_Given passage_
--- Start ---

White House hoping Biden-Xi meeting brings progress on military communications, fentanyl fight

WASHINGTON (AP) — U.S. officials expressed hope Monday that this week's highly anticipated face-to-face meeting between President Joe Biden and Chinese President Xi Jinping will produce some concrete results, including the possible reestablishment of military communication between the two nations and a shared effort to combat illicit fentanyl trafficking.

The two leaders will meet Wednesday on the sidelines of the Asia-Pacific Economic Cooperation summit in San Francisco. The Biden-Xi bilateral will be the marquee moment of the forum, which is dedicated to promoting trade, investment and economic development among nations around the Pacific Ocean.

Biden and Xi have not spoken in a year. Their last meeting was at the Group of 20 summit in Indonesia last fall. And since then, tensions between the two nations have grown following a series of events touched off by the shooting down of a Chinese spy balloon that had wafted across the U.S. earlier this year.

--- End ---

_What is asked_
[1] List every goal that the Biden-Xi article says the Asia-Pacific Economic Cooperation forum is dedicated to promoting.
[2] According to the Biden-Xi article, where did the two leaders last meet?

_Information supplied_
--- Start ---

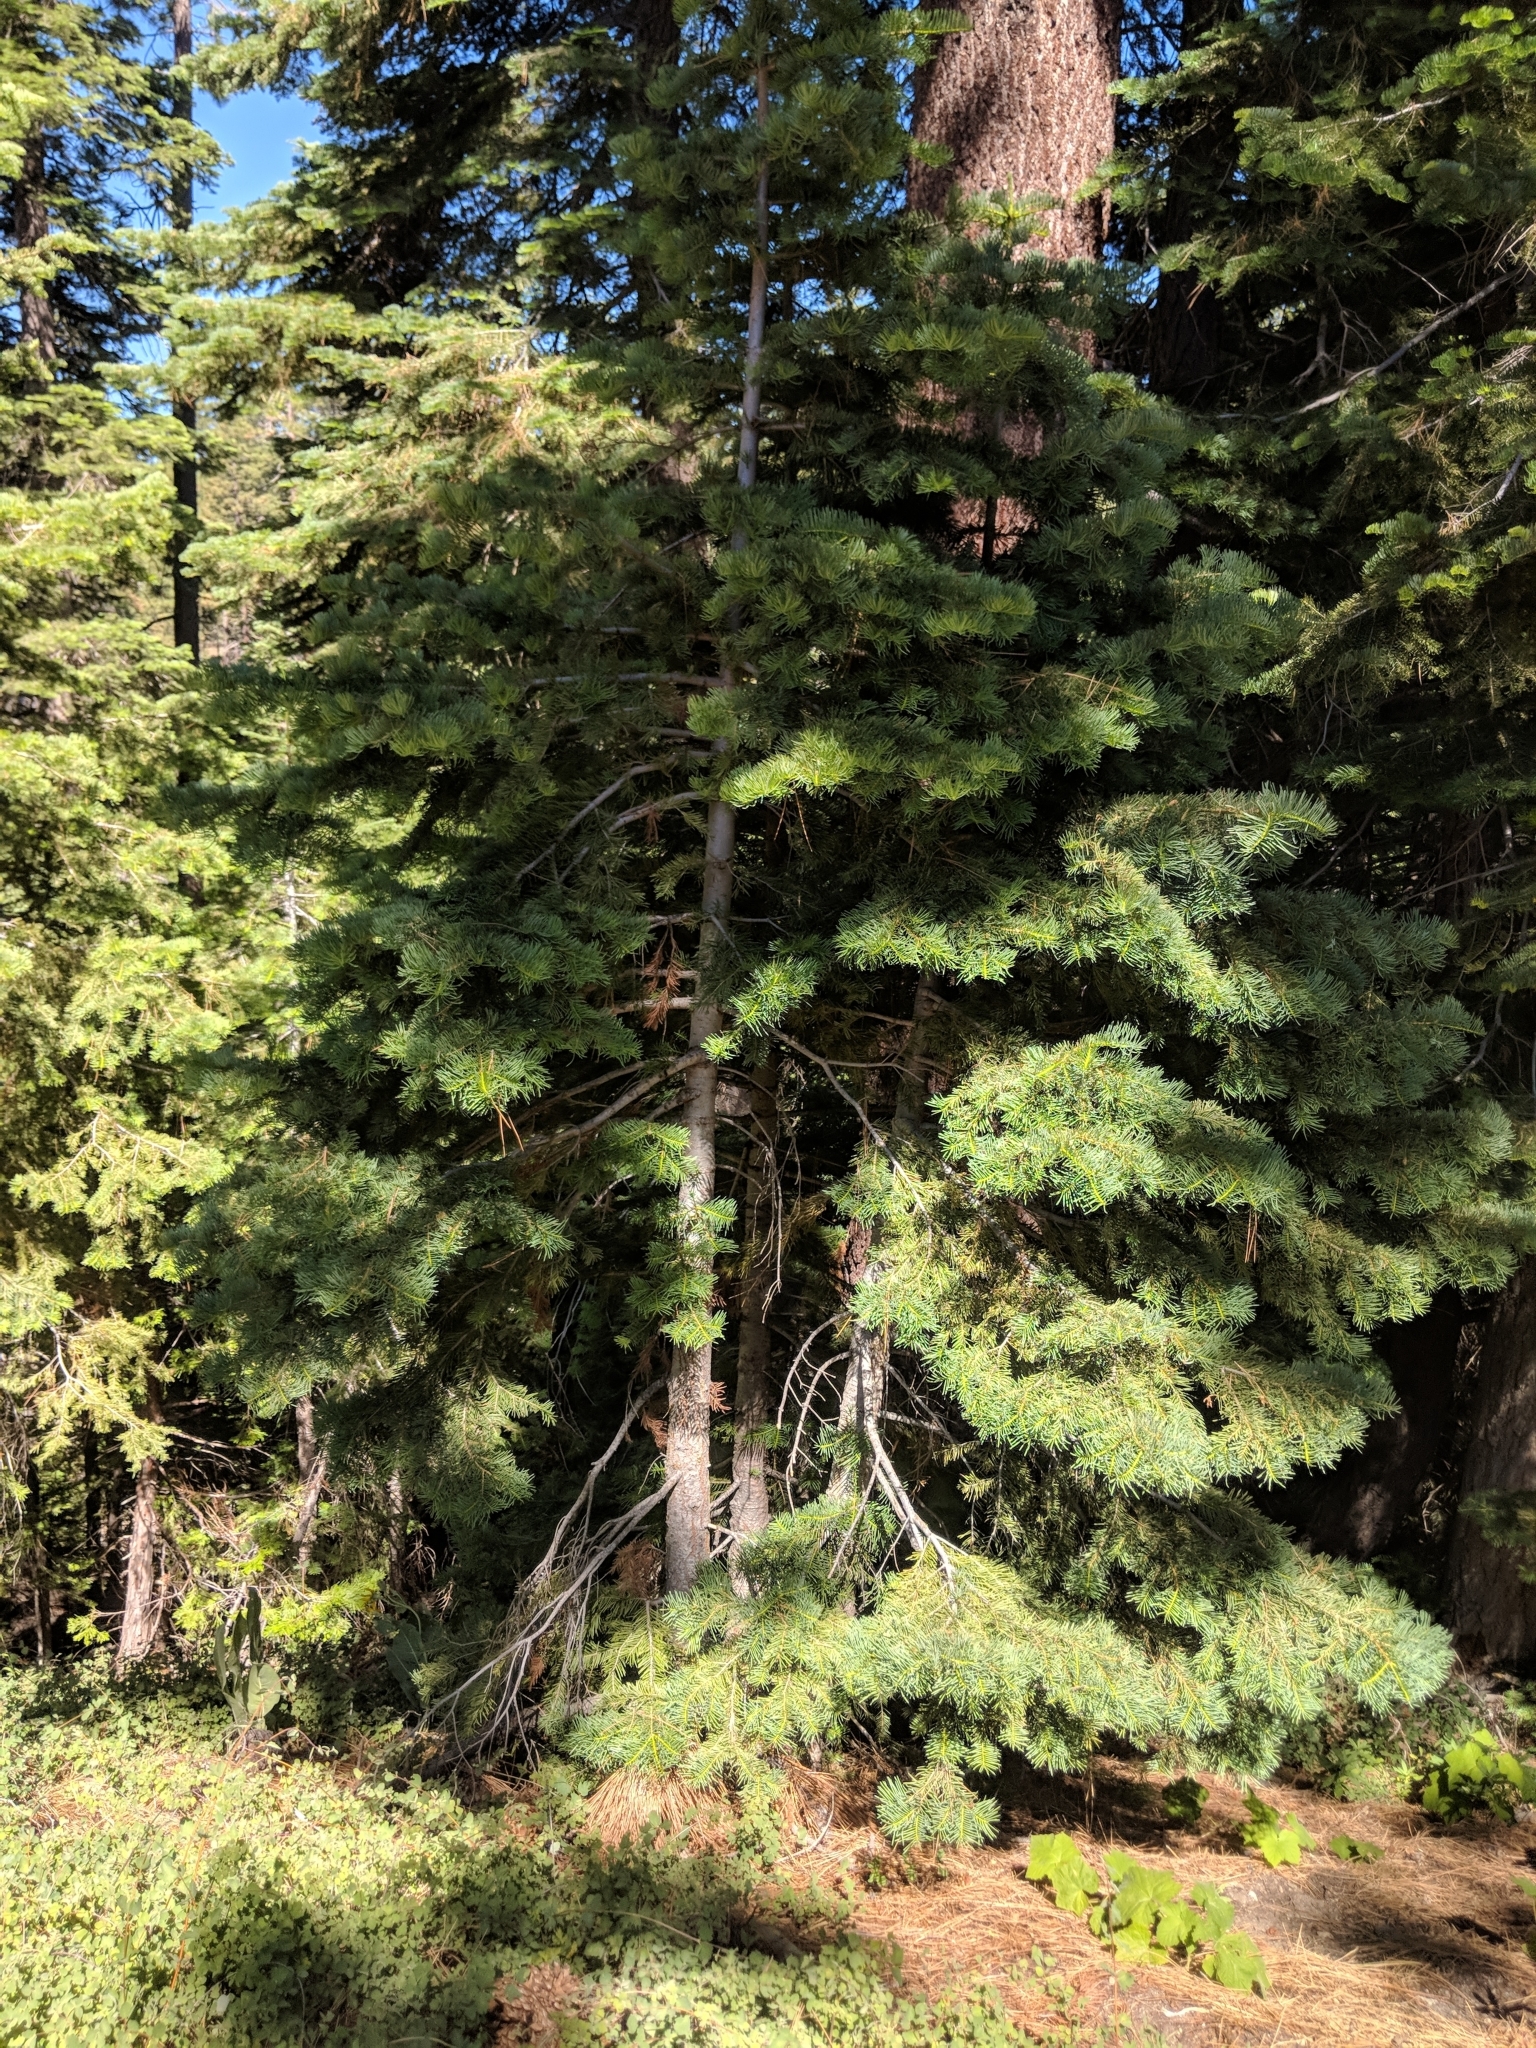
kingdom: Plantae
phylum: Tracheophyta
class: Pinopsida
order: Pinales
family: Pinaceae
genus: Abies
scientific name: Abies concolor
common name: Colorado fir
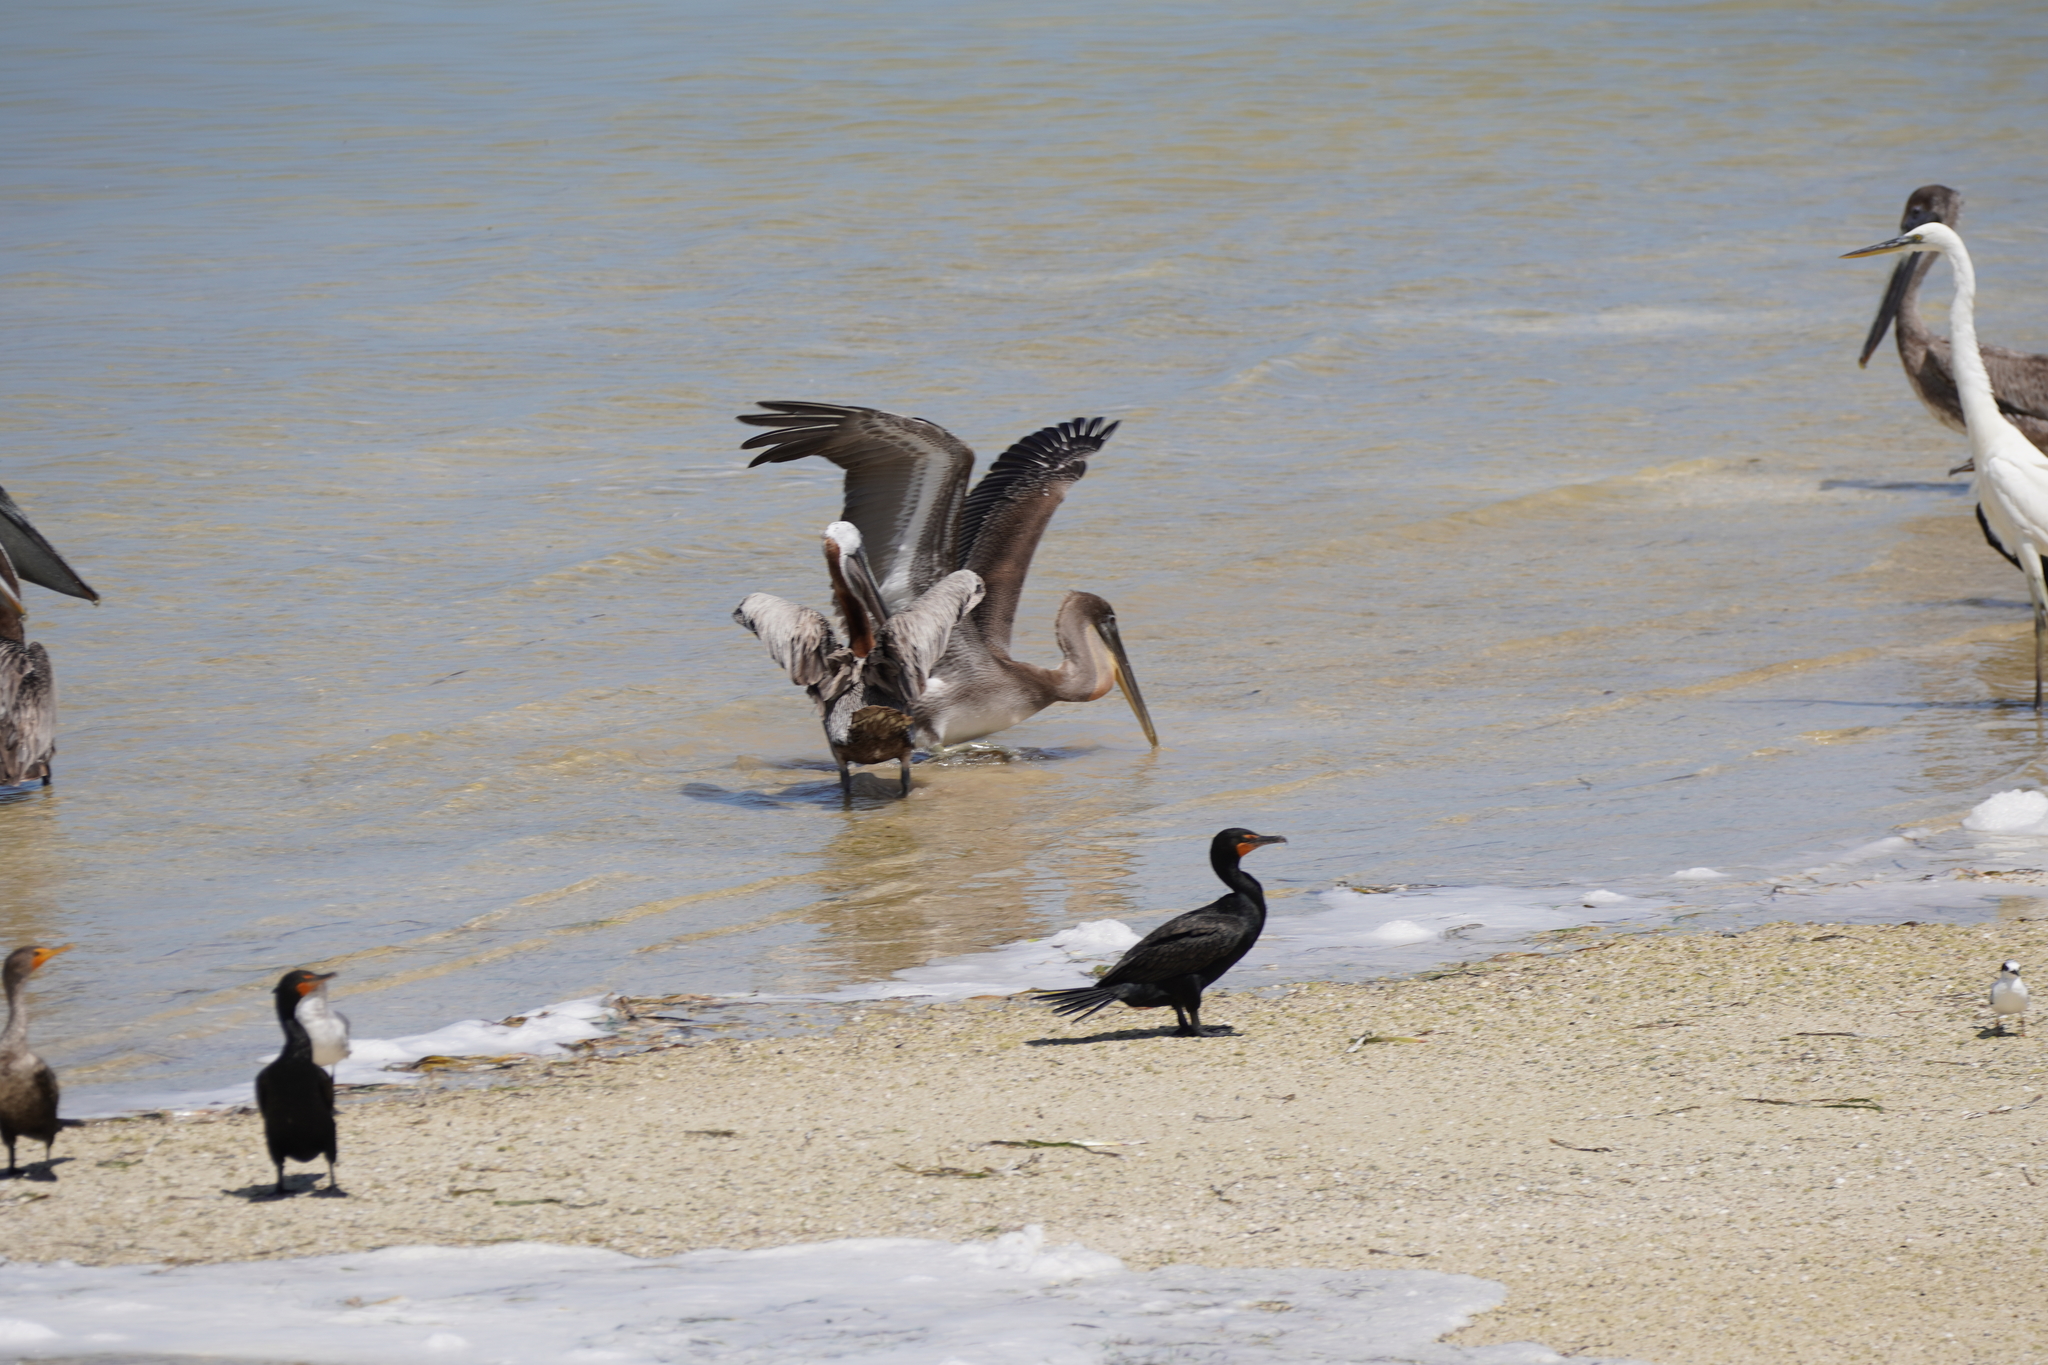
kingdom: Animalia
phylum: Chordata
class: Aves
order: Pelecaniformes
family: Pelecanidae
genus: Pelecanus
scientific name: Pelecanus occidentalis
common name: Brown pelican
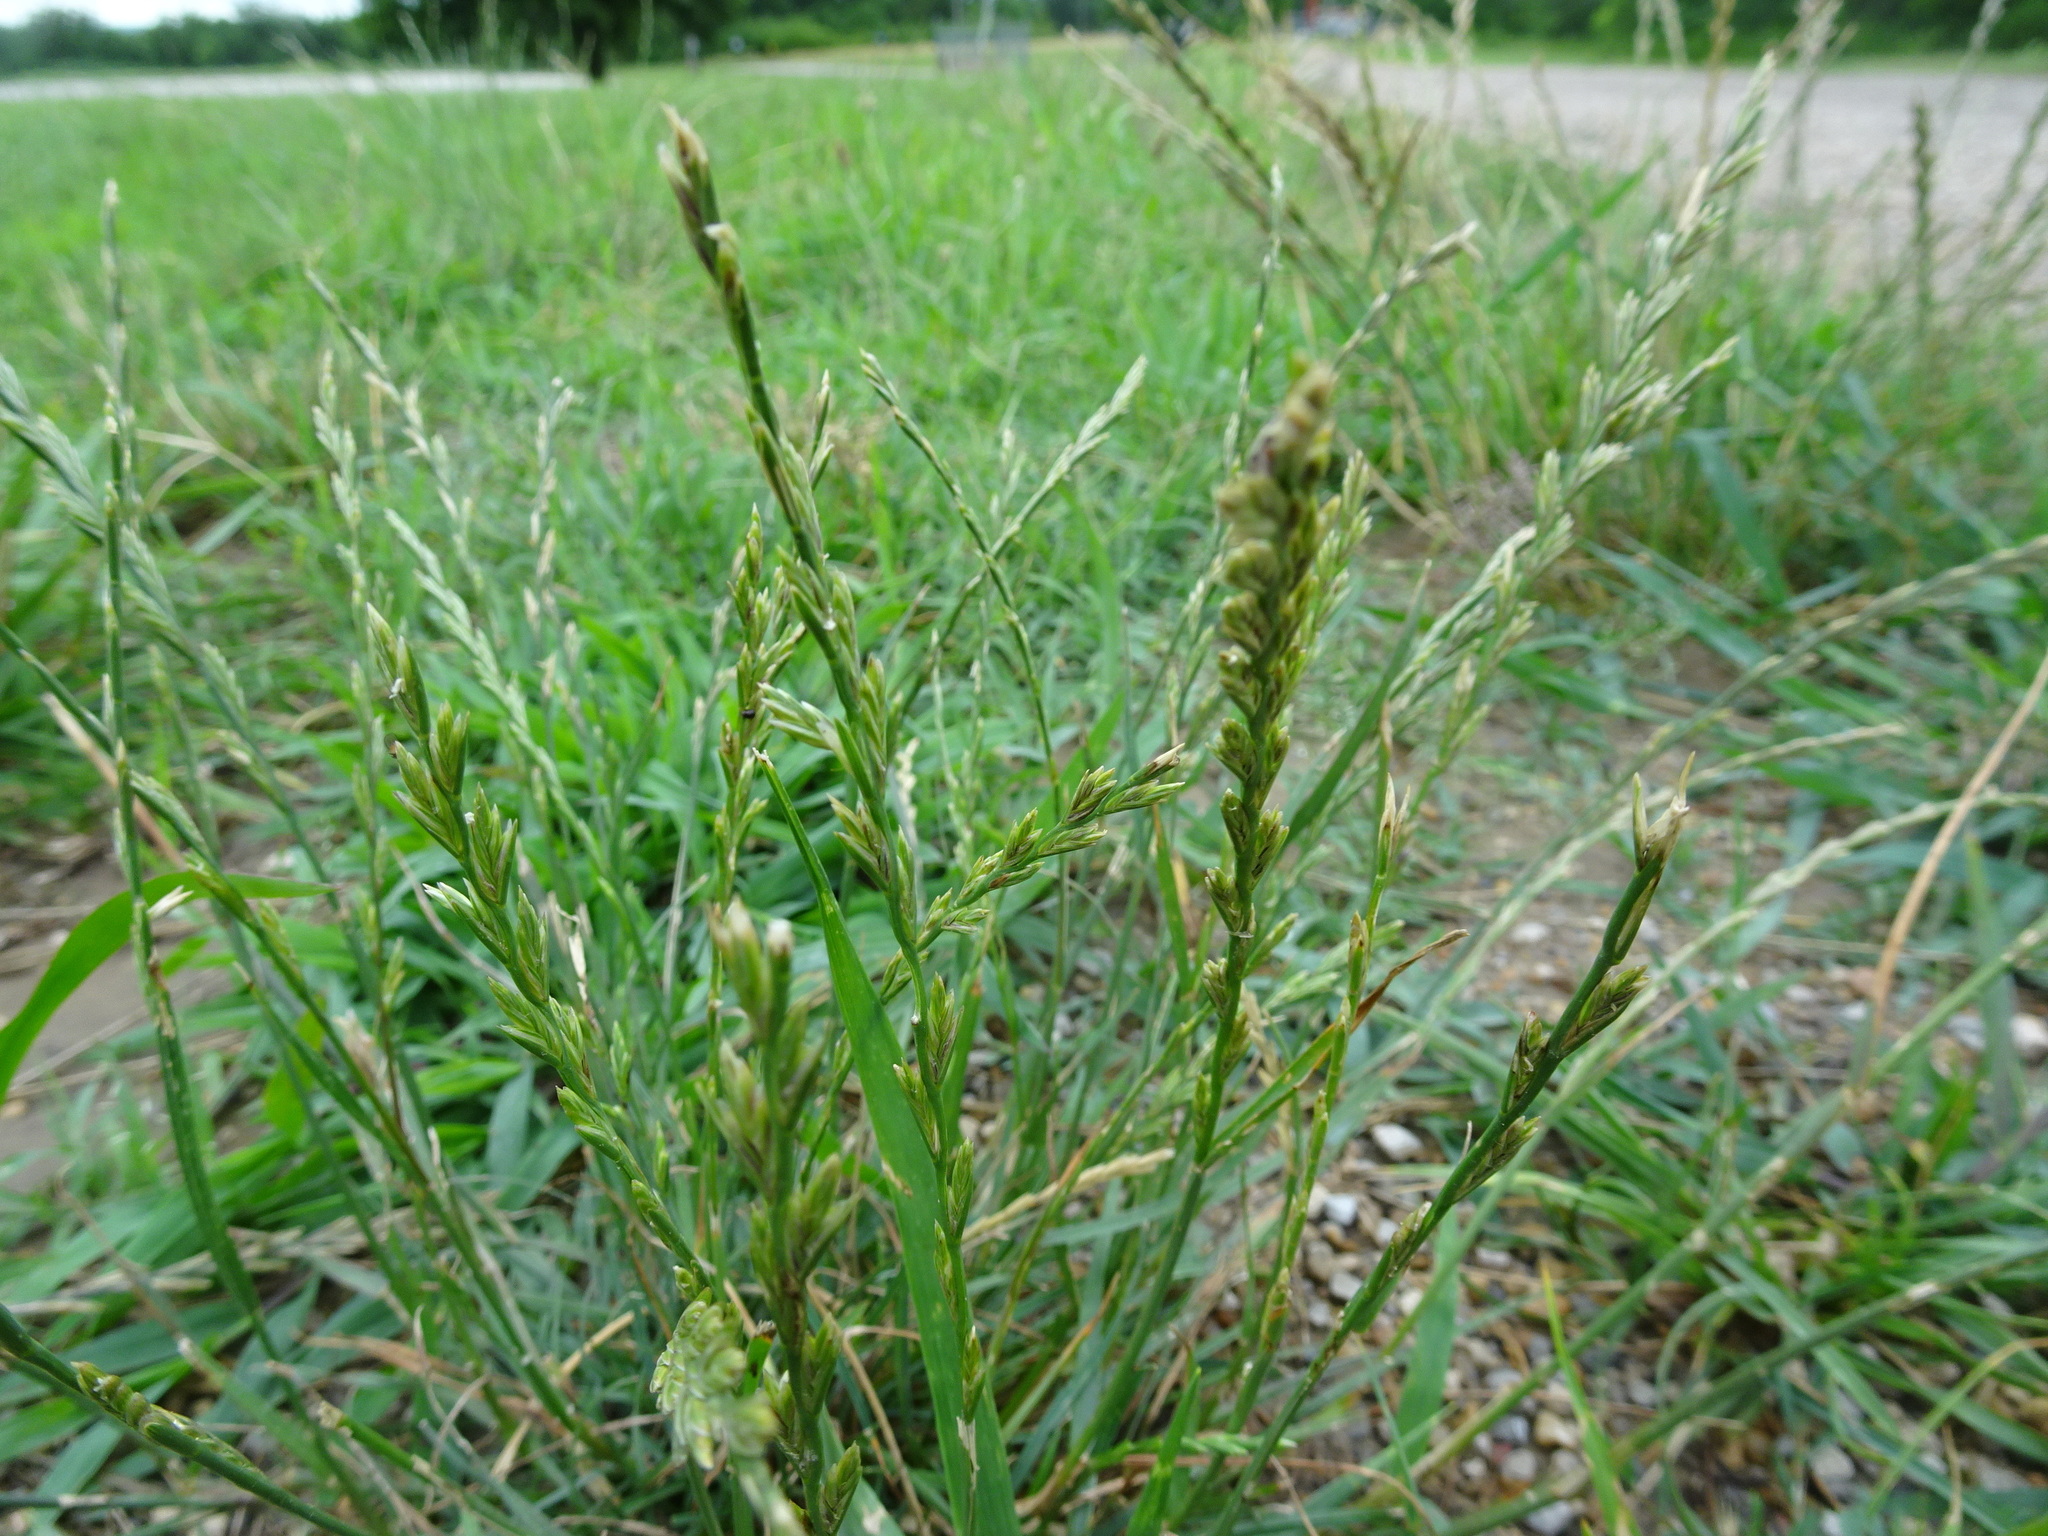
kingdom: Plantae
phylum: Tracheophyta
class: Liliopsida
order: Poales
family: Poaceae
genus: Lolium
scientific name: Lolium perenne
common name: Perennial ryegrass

--- End ---

_Solutions to the exercise_
[1] Trade, investment, and economic development among nations around the Pacific Ocean.

[2] At the Group of 20 summit in Indonesia last fall.